The state Supreme Court ruled last summer against exactly that provision. It's called eminent domain, and state's have the power to broaden or restrict it.
There's a loophole in Michigan's ruling though, and because of it, a showdown over East Lansing's notorious Cedar Village could force Michigan's high court to reconsider.
It's been years East Lansing's wanted Cedar Village for their own. The apartment complex is owned by rental company DTN. The city's long-standing interest in this property is two-fold: it's desirable riverfront property, on one hand. On the other, it has a bad reputation for trouble. It's where MSU's riots began and the city says it doesn't meet their standard.
"We've designated the area as blighted," explains City Manager Ted Staton.
Enter the exception. Even under Michigan's stricter law, cities can take blighted properties, and MSU law professor Adam Mossoff says it doesn't take much to be blighted.

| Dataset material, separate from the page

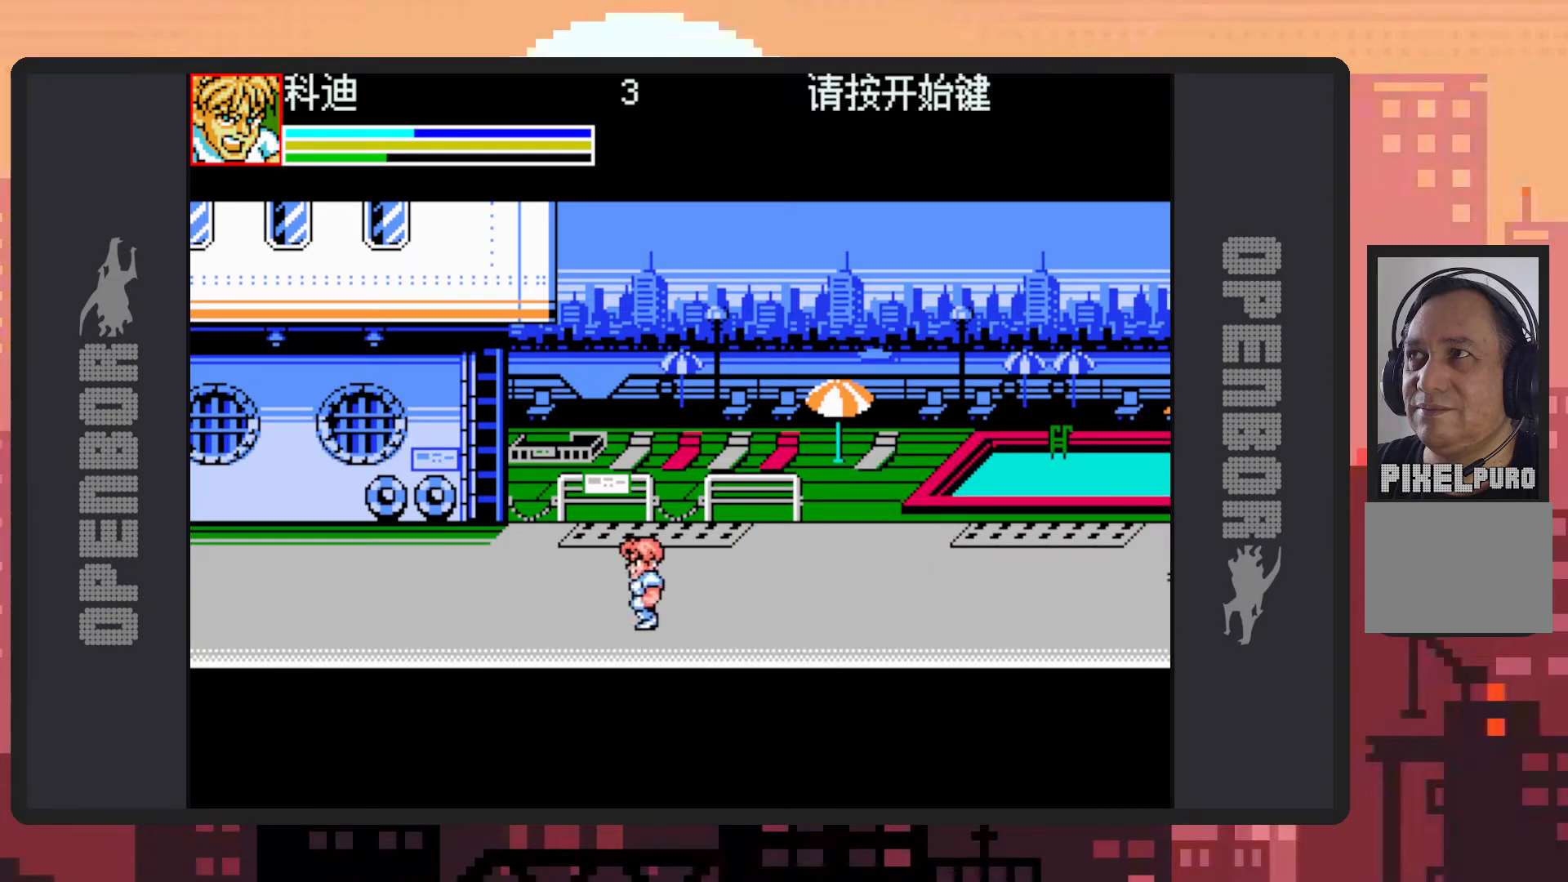
{"buttons": [], "events": [[133, "B", "up"], [200, "Y", "down"], [250, "Y", "up"], [300, "Y", "down"], [333, "Y", "up"], [383, "DPAD_LEFT", "up"], [383, "Y", "down"], [417, "Y", "up"], [467, "Y", "down"], [500, "Y", "up"]]}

He sites provisions that say inefficient arrangement of homes, or use that is "too mixed" cause "blight."
He says that's why Cedar Village is blighted, and how East Lansing could make a statement in court. In his opinion, the showdown over that property would test the law, helping Michigan decide is the clause is a fair one.
East Lansing says they do not plan to use eminent domain over the blighted Cedar Village, but admit they appreciate the right as a tool in their negotiations.